January 1st is not the only time to set new goals for ourselves

Annie Liu

Staff Writer

    There is something monumental about the start of a new year. It’s the start of another 365 (or 366) days and the start of another cycle of the Earth around the sun. Almost everywhere, from the sudden rise in gym attendance to attempts to learn a new language, it seems like there is an infectious attitude of motivation in the air. While that’s commendable and respectable, it brings up a question: why is it that we wait until this day—arbitrarily determined, really, by the system of the Gregorian calendar—to set new goals for ourselves? Doesn’t it seem odd that we wait until a specific day to decide to change our lives, rather than taking initiative whenever it is necessary?

    The sentiment behind New Year’s Resolutions is perfectly understandable. With the beginning of an entirely new year, the next 12 months seem like a blank slate, fresh and ready for one to devote to whatever he or she desires. Naturally, this inspires feelings of excitement and ambition, and that’s wonderful. These feelings can be the key to unlocking new spurts of dedication and hard work. However, when you really stop to consider it all, we are in control of our lives at any given moment, not just at the beginning of the year. We have the power to decide what to do with our time and what we would like to devote our energy and attention to achieving. The decision lies entirely in our hands—we can decide at any moment, spontaneously, a new goal for ourselves or a new ambition.

    This means that there’s no need to set aside a specific day to change our lives—we are capable of significantly improving ourselves on any arbitrary day. Furthermore, if you’re waiting for the New Year and using that as the only reason to set your goals, it’s possible that you’re likely to be less motivated. The most effective motivation should come from a genuine desire and ambition from within you, not a goal that you’re setting for the sake of having a New Year’s Resolution.

    In this way, it is not surprising that many times, goals which are set out of this true desire for improvement end up lasting much longer than New Year’s Resolutions. Personally, I’ve experienced this in my journey towards learning the guitar. A few years ago, I asked for a guitar for Christmas and proceeded to make my New Year’s Resolution the goal of learning how to play it before the year ended. Yet, at the end of the year, I found myself staring at my guitar, which had spent the majority of the year hidden under my bed, and I was unable to play a single song. The motivation for learning had dropped after around the first month, and I simply put the guitar away under my bed, never to touch it again for the rest of the year. What was the problem? I had set my goal for the sake of setting a goal, and I was not motivated enough by a genuine interest in guitar. Flash forward to now, and I play the guitar during my free time whenever I can. Why the huge change? Over the summer, I had developed a new interest in guitar and felt self-motivated to truly dedicate the time to learn it. It wasn’t any particular day, but I set the goal for myself of learning at least one song by the end of the summer, and I spent hours every day learning little by little. By the end of the summer, not only had I learned several different songs, but I had also begun to write my own songs with my guitar. It’s experiences like this that remind me of the power of intrinsic motivation as opposed to extrinsic motivation from social norms such as creating New Year’s Resolutions every January 1st.

    Don’t get me wrong: All of this is not to discourage you from making New Year’s Resolutions. However, if you struggle to keep your resolutions, and if you find yourself seemingly hopelessly off track from your goals by the beginning of February, it may be worthwhile to reconsider what goes into your goals. Don’t make goals because you think that it is a necessary part of the New Year. Set goals for yourself that you truly hope to achieve for yourself. In the end, it all depends on you and your true ambitions.
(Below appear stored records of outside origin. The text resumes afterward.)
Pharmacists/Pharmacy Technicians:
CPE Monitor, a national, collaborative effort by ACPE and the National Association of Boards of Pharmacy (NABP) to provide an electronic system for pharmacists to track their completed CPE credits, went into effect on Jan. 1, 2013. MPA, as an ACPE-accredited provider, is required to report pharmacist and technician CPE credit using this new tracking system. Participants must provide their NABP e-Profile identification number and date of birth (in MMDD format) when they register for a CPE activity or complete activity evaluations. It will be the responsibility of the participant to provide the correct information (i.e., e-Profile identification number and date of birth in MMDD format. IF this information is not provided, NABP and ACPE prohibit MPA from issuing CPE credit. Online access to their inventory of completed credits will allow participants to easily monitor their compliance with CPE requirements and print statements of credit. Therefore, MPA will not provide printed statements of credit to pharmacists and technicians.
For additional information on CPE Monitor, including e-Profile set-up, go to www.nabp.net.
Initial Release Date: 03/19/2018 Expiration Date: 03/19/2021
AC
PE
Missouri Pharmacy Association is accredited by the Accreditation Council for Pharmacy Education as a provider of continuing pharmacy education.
    There’s an interesting quote I read a few years ago that I think would be appropriate to end on: “If it is important to you, you will find a way. If not, you will find an excuse.” Take that as you will.

Caption: New Year’s Resolutions are a common sight during the beginning of the year, and while it is true that they can provide temporary bursts of motivation, it generally becomes increasingly more difficult to stick to these resolutions as the year goes on, largely because many people create New Year’s Resolutions out of extrinsic motivation rather than a genuine desire to improve themselves. When we realize that we can take initiative to set new goals whenever it is appropriate, we put more power into our hands and increase the chances of sticking to our goals.